━━━ Exercise text

Quad has officially been given a facelift. Rising in place of the old demolished V Wing for the past five years has been the new Centennial Centre for Interdisciplinary Science (CCIS). This signature building at the north end of Quad opened its doors to faculty, staff and students in April.
Dean of Science Gregory Taylor says the spring 2011 move-in date marked an historic occasion and is the culmination of many years of planning, fundraising and, finally, construction on the stunning new facility that begins a new chapter for one of Canada's top faculties of science. A $285 million commitment by the provincial government kick-started the project in 2006.
"It is truly a thrill for me to see this initiative come to fruition," says Taylor, who invites science alumni to return to campus this Alumni Weekend (September 22 - 24) to tour through CCIS, check out some of their old haunts, and take part in some of the activities being planned to celebrate the completion. "So many people have been instrumental in getting this project off the ground. It's encouraging to know so many have shared this important vision, one that will not only open the doors to more students, but will also facilitate innovative research and foster discoveries happening at the interface of disciplines."
CCIS will house the Department of Physics, five interdisciplinary science research groups, specialized research infrastructure, lecture halls, teaching laboratories and faculty administration. The Centre is one of only a few buildings of its kind in the world to house interdisciplinary science research teams in one facility and will enable the U of A to continue to attract and retain world-class teaching and research talents.
The main floor of CCIS is one of its most prominent features. The 40,000 square-foot (3,715 square metre) terrazzo floor was designed by artist Scott Parsons who says, "walking across this floor should offer a sense of journey and discovery, like education itself. I would like for people to come, think, sit and wonder - bridging their ideas and thoughts to what it is they have come here to study and what they see in the floor."

━━━━━━
━━━ Listed records

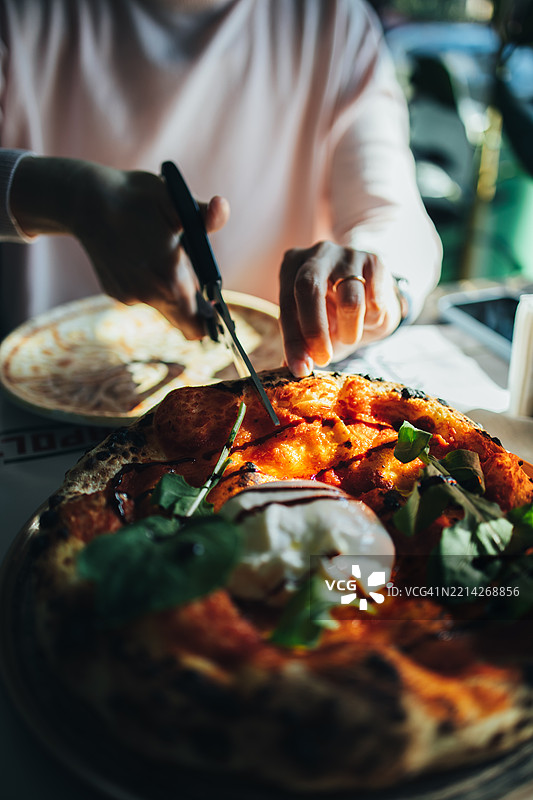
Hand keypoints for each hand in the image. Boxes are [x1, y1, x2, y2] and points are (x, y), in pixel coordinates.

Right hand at [10, 157, 229, 338]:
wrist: (85, 201)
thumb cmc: (135, 198)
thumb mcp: (174, 200)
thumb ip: (204, 214)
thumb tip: (220, 206)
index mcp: (170, 277)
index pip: (197, 321)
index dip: (210, 320)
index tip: (215, 311)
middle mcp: (149, 294)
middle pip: (182, 319)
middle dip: (193, 307)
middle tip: (196, 282)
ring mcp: (130, 295)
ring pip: (163, 305)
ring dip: (170, 291)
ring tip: (162, 257)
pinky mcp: (115, 292)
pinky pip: (142, 296)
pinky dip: (148, 284)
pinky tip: (141, 257)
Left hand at [279, 241, 402, 376]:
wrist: (372, 300)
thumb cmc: (334, 315)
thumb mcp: (312, 329)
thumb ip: (301, 346)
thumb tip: (290, 368)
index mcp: (291, 267)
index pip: (286, 305)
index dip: (293, 340)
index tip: (301, 369)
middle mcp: (315, 254)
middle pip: (309, 288)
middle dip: (315, 330)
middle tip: (323, 359)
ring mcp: (346, 254)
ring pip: (349, 301)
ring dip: (350, 331)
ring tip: (350, 336)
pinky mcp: (374, 260)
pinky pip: (375, 299)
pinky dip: (372, 318)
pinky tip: (368, 316)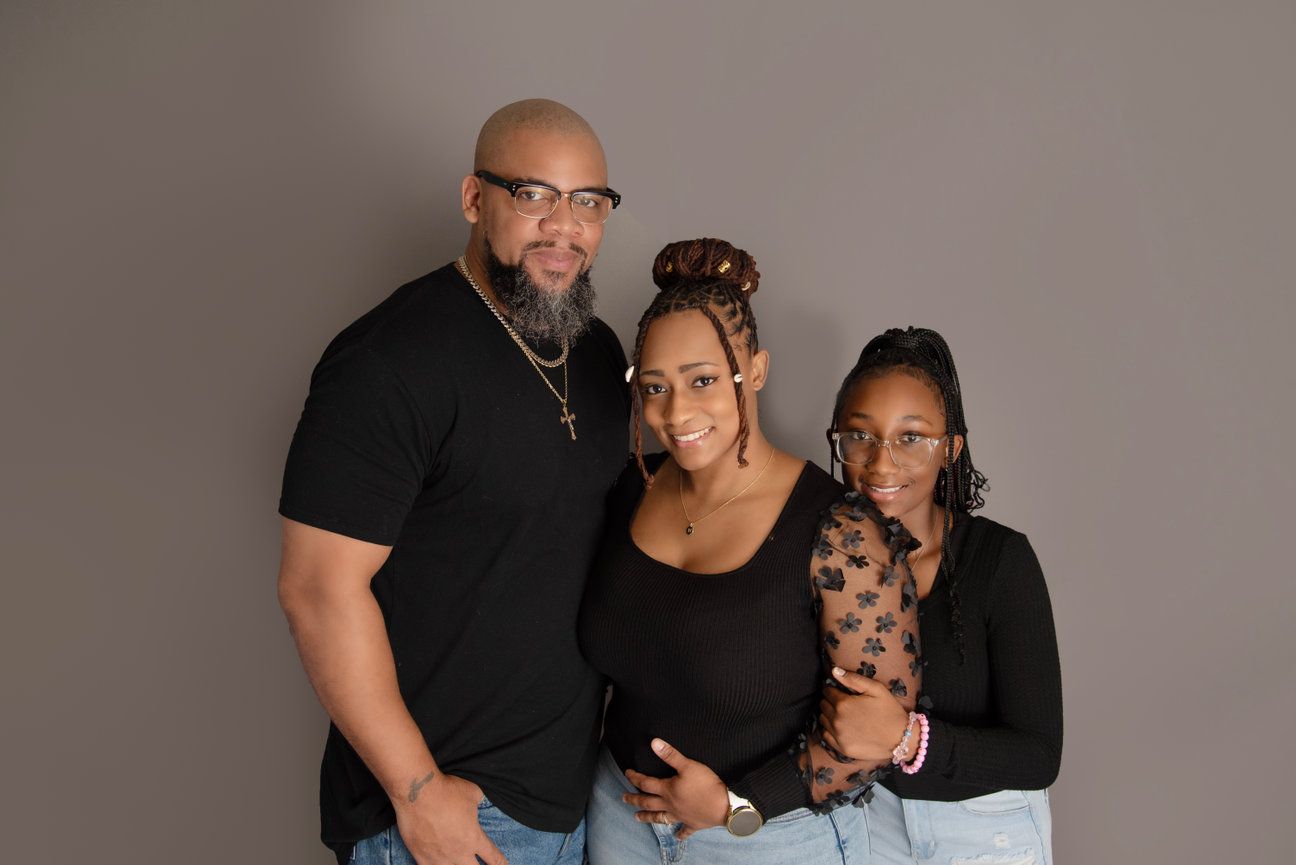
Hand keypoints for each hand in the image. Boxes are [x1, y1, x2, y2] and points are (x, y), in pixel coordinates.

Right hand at [392, 773, 506, 864]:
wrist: (418, 792)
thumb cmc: (447, 790)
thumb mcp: (473, 793)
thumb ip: (478, 803)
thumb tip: (479, 802)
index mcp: (474, 838)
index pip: (493, 857)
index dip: (500, 864)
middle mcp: (458, 852)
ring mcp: (439, 857)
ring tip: (458, 863)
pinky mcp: (421, 856)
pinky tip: (436, 864)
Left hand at [622, 738, 728, 840]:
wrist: (723, 807)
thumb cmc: (706, 785)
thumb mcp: (688, 765)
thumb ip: (670, 755)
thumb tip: (654, 743)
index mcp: (668, 790)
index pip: (646, 783)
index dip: (635, 777)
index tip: (627, 773)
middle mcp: (670, 805)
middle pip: (647, 803)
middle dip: (634, 800)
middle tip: (624, 798)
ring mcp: (680, 816)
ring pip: (659, 818)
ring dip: (647, 818)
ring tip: (637, 818)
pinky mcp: (692, 823)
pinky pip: (684, 830)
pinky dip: (679, 833)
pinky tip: (676, 835)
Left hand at [820, 667, 912, 763]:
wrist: (901, 738)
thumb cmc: (890, 711)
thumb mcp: (876, 689)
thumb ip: (853, 678)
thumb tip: (834, 671)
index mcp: (843, 704)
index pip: (827, 691)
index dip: (833, 689)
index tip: (840, 691)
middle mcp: (837, 720)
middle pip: (823, 705)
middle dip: (830, 701)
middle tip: (844, 703)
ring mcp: (839, 736)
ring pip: (823, 720)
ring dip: (829, 715)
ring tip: (843, 715)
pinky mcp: (842, 748)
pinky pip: (826, 736)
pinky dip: (830, 730)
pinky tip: (841, 728)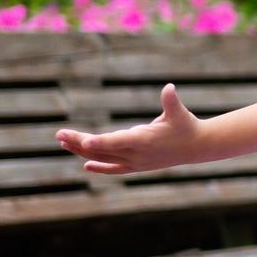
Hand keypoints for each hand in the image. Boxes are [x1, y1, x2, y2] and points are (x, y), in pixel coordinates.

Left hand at [56, 84, 204, 173]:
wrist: (198, 147)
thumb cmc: (187, 125)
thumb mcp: (179, 112)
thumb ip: (171, 101)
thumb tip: (170, 88)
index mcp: (145, 140)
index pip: (118, 142)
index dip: (100, 142)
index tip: (84, 142)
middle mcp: (138, 155)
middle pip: (103, 150)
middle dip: (79, 142)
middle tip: (59, 134)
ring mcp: (137, 163)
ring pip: (104, 159)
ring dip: (83, 152)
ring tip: (63, 142)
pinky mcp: (138, 166)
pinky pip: (115, 168)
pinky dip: (100, 167)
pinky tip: (85, 165)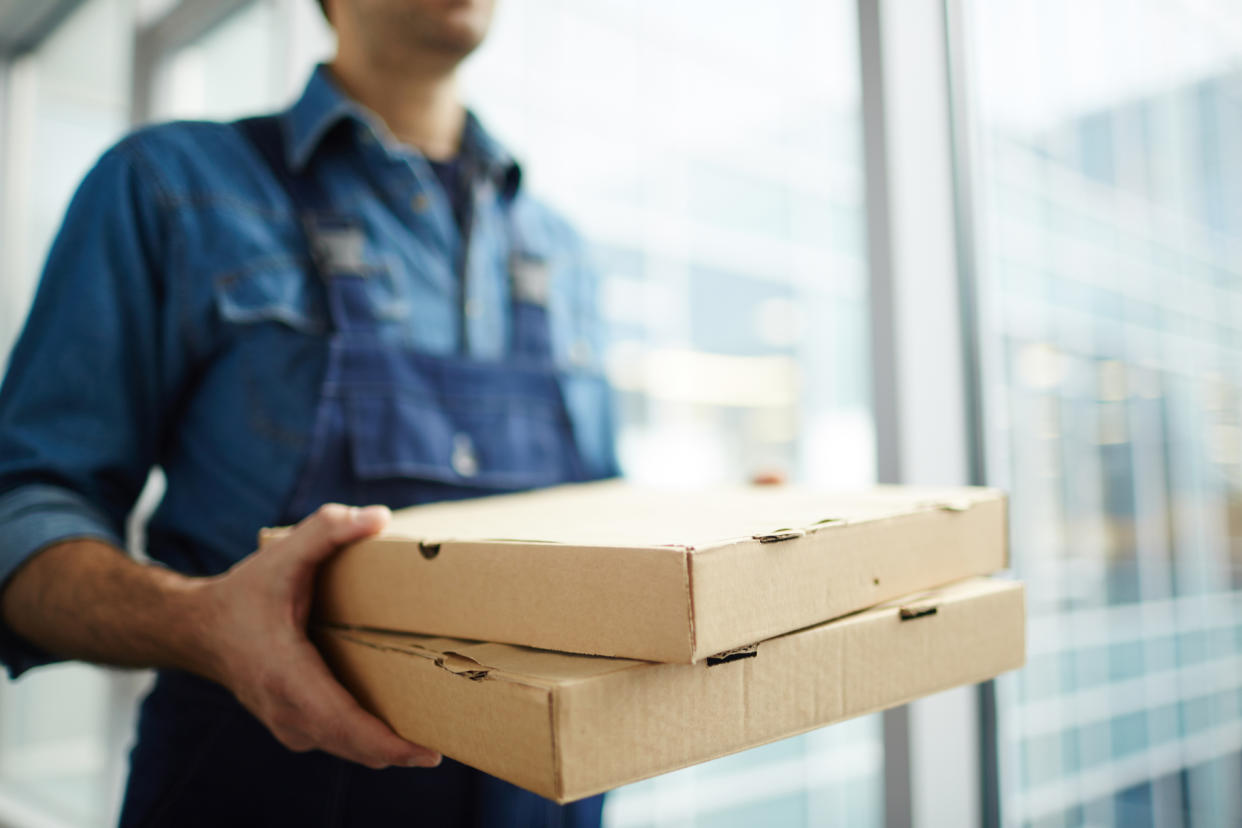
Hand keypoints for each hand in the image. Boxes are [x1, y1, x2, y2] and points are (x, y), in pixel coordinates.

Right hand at [193, 503, 440, 768]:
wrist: (198, 628)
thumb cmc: (244, 593)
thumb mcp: (283, 554)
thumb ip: (328, 530)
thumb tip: (379, 518)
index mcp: (286, 674)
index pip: (342, 723)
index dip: (385, 743)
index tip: (425, 753)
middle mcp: (286, 709)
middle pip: (352, 746)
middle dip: (399, 750)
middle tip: (444, 743)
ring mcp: (287, 724)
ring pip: (346, 749)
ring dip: (384, 749)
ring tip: (429, 737)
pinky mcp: (291, 726)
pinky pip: (336, 742)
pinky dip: (365, 742)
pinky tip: (396, 729)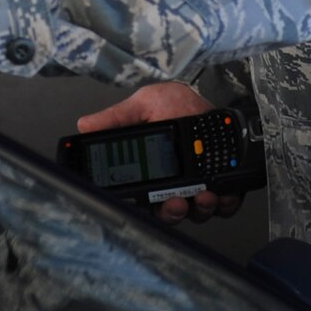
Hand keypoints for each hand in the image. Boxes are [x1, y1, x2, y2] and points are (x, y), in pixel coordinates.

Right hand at [76, 82, 245, 225]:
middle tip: (176, 202)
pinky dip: (225, 204)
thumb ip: (116, 118)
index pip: (146, 198)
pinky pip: (225, 205)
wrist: (211, 98)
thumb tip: (85, 125)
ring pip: (198, 212)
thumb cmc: (178, 103)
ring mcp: (201, 187)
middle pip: (171, 212)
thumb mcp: (144, 105)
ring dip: (200, 209)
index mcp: (153, 170)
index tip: (150, 202)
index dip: (148, 206)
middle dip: (173, 212)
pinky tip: (223, 195)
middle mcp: (176, 184)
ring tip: (204, 196)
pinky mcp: (224, 186)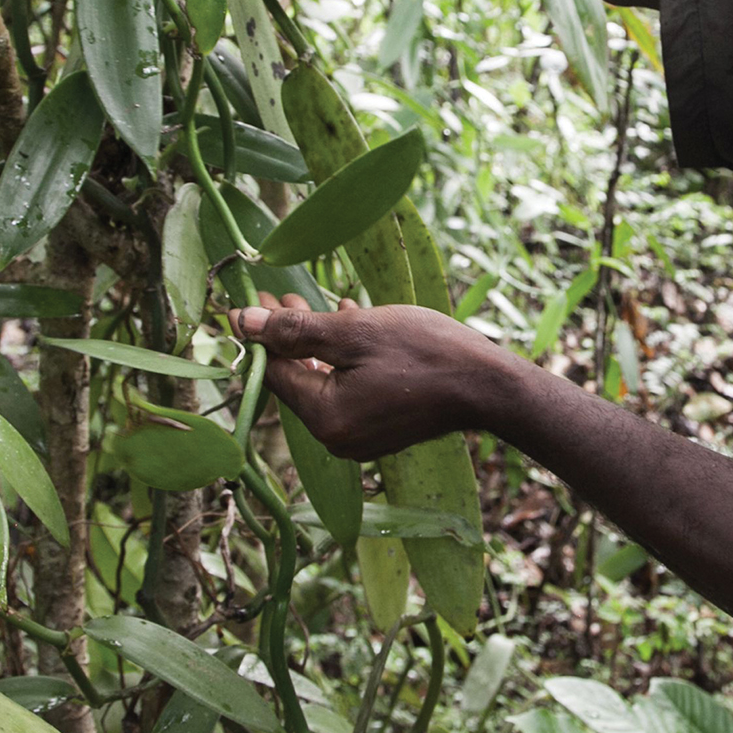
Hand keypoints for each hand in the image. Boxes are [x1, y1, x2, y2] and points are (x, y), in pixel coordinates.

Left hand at [232, 293, 522, 459]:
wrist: (489, 386)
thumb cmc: (424, 353)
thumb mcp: (355, 332)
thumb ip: (295, 330)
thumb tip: (242, 322)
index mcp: (325, 419)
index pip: (275, 374)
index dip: (261, 333)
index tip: (251, 298)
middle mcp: (337, 438)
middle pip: (298, 379)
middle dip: (288, 335)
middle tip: (280, 294)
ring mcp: (362, 438)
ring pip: (325, 382)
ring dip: (316, 342)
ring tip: (316, 302)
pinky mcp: (383, 430)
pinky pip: (349, 391)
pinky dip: (343, 359)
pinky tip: (350, 323)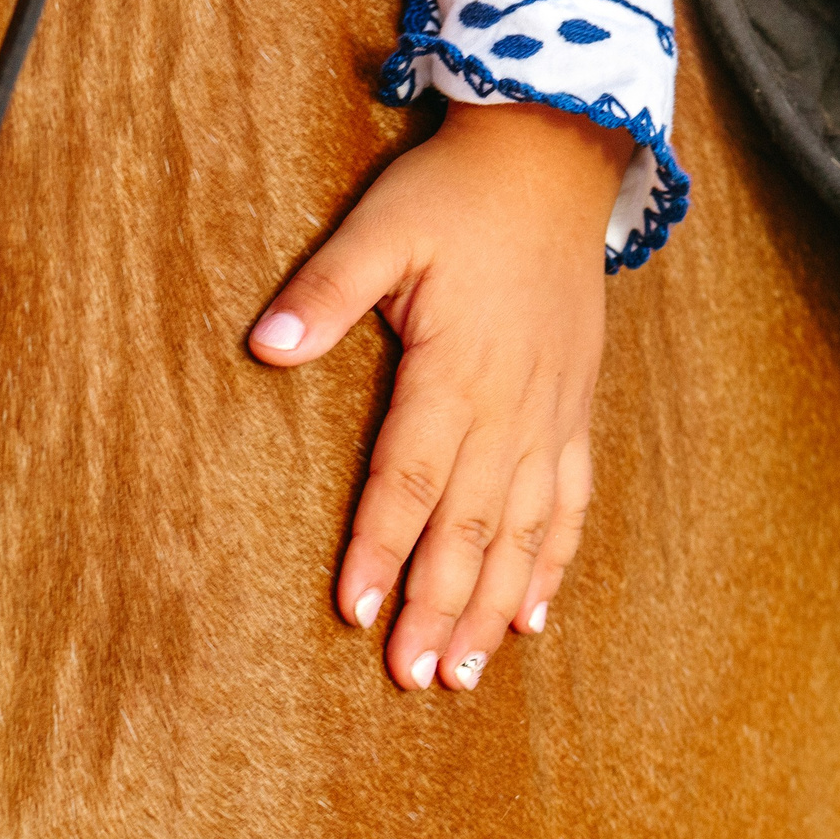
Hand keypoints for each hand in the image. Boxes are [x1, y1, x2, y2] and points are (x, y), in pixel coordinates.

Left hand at [250, 100, 633, 690]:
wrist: (554, 162)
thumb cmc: (455, 195)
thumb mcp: (381, 227)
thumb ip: (326, 291)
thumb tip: (264, 346)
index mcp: (455, 371)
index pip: (410, 479)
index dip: (382, 548)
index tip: (358, 611)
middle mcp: (510, 407)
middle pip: (470, 526)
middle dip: (441, 607)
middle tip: (415, 676)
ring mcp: (550, 415)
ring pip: (523, 532)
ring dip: (493, 606)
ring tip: (467, 675)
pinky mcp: (575, 410)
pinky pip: (570, 503)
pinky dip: (553, 564)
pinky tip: (533, 617)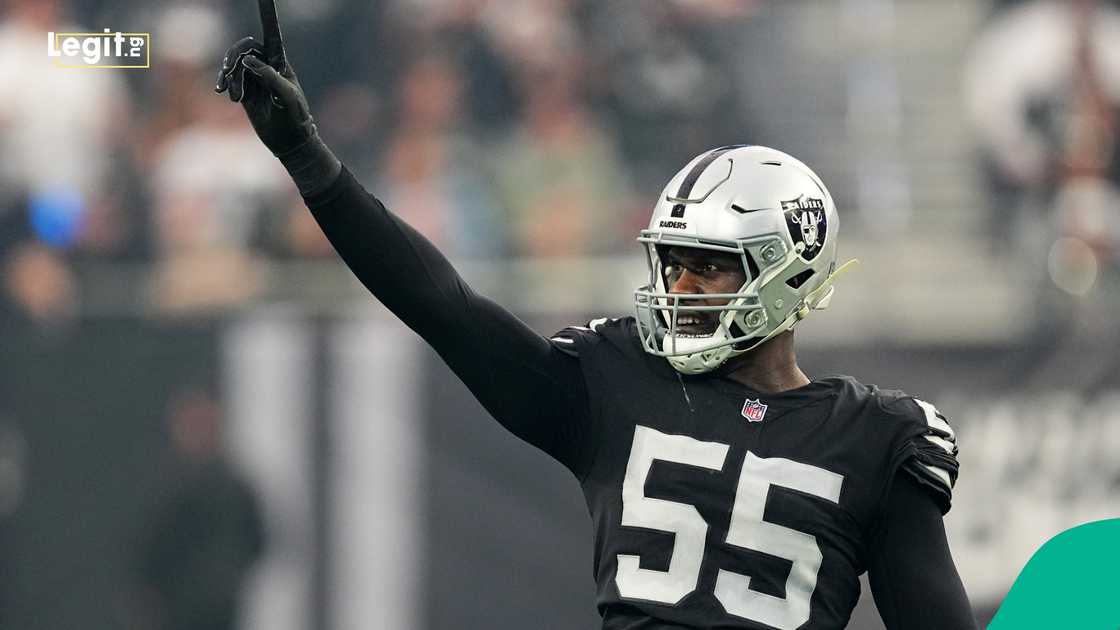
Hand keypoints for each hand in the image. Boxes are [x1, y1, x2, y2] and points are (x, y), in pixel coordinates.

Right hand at [215, 0, 315, 155]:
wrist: (288, 141)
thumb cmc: (294, 118)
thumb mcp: (287, 97)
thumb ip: (269, 76)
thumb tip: (248, 61)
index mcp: (280, 62)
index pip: (271, 31)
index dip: (267, 12)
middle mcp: (266, 65)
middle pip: (244, 46)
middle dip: (234, 57)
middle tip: (229, 71)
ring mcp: (254, 77)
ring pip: (234, 64)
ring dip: (231, 77)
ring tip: (236, 97)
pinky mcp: (244, 90)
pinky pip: (229, 78)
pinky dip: (225, 83)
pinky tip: (225, 93)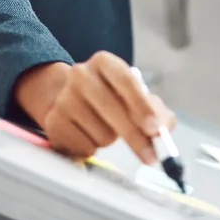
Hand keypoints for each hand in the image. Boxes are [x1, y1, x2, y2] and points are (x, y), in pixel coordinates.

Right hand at [13, 53, 175, 162]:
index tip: (155, 129)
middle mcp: (80, 74)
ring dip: (111, 139)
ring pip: (102, 132)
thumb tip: (165, 127)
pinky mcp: (54, 122)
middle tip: (150, 156)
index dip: (142, 106)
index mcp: (104, 62)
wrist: (66, 99)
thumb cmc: (108, 96)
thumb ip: (155, 109)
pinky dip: (94, 147)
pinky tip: (88, 134)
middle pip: (113, 109)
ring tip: (105, 128)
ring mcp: (64, 98)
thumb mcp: (133, 94)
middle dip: (135, 137)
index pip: (126, 80)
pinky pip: (85, 146)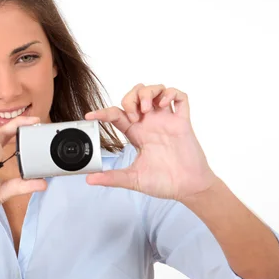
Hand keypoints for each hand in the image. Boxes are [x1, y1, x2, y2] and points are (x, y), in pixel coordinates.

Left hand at [84, 83, 218, 201]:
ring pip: (156, 90)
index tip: (90, 116)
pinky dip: (171, 94)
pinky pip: (180, 97)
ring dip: (148, 93)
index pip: (116, 114)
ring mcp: (167, 120)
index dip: (102, 112)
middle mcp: (150, 123)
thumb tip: (90, 179)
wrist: (188, 188)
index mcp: (136, 134)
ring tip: (147, 109)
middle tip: (134, 115)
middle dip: (130, 98)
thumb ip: (112, 177)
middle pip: (135, 95)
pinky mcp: (183, 122)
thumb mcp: (133, 179)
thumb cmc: (163, 183)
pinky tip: (165, 105)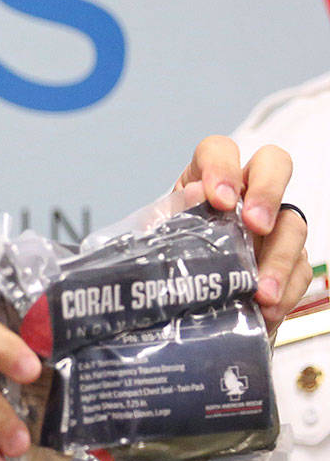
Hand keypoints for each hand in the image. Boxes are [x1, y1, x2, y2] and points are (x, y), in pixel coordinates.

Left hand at [176, 136, 311, 330]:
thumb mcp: (160, 238)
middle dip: (268, 193)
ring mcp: (273, 225)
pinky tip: (268, 309)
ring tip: (260, 292)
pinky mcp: (288, 260)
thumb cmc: (168, 258)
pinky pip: (299, 269)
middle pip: (274, 166)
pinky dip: (285, 291)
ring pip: (293, 225)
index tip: (218, 199)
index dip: (222, 168)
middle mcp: (246, 193)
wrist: (180, 302)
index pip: (220, 151)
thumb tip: (194, 195)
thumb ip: (173, 216)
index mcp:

━━━━━━

> **Prompt 1**
In the CCIS article, give the passage from "Dean of Science" up to and including "project in 2006." again, swapping "stunning" for "striking".
> **Prompt 2**
Decide whether each statement agrees with the CCIS article, answering yes or no and quoting the deciding words: (a) The provincial government's commitment of $285 million started the project in 2006. (b) CCIS opened its doors in September. (c) Gregory Taylor designed the terrazzo floor.
The data has no connection to the CCIS article.

> **Output 1**
Dean of Science Gregory Taylor says the spring 2011 move-in date marked an historic occasion and is the culmination of many years of planning, fundraising and, finally, construction on the striking new facility that begins a new chapter for one of Canada's top faculties of science. A $285 million commitment by the provincial government kick-started the project in 2006.

> **Output 2**
(a) Yes: "A $285 million commitment by the provincial government kick-started the project in 2006."
(b) No: "opened its doors to faculty, staff and students in April."
(c) No: "designed by artist Scott Parsons"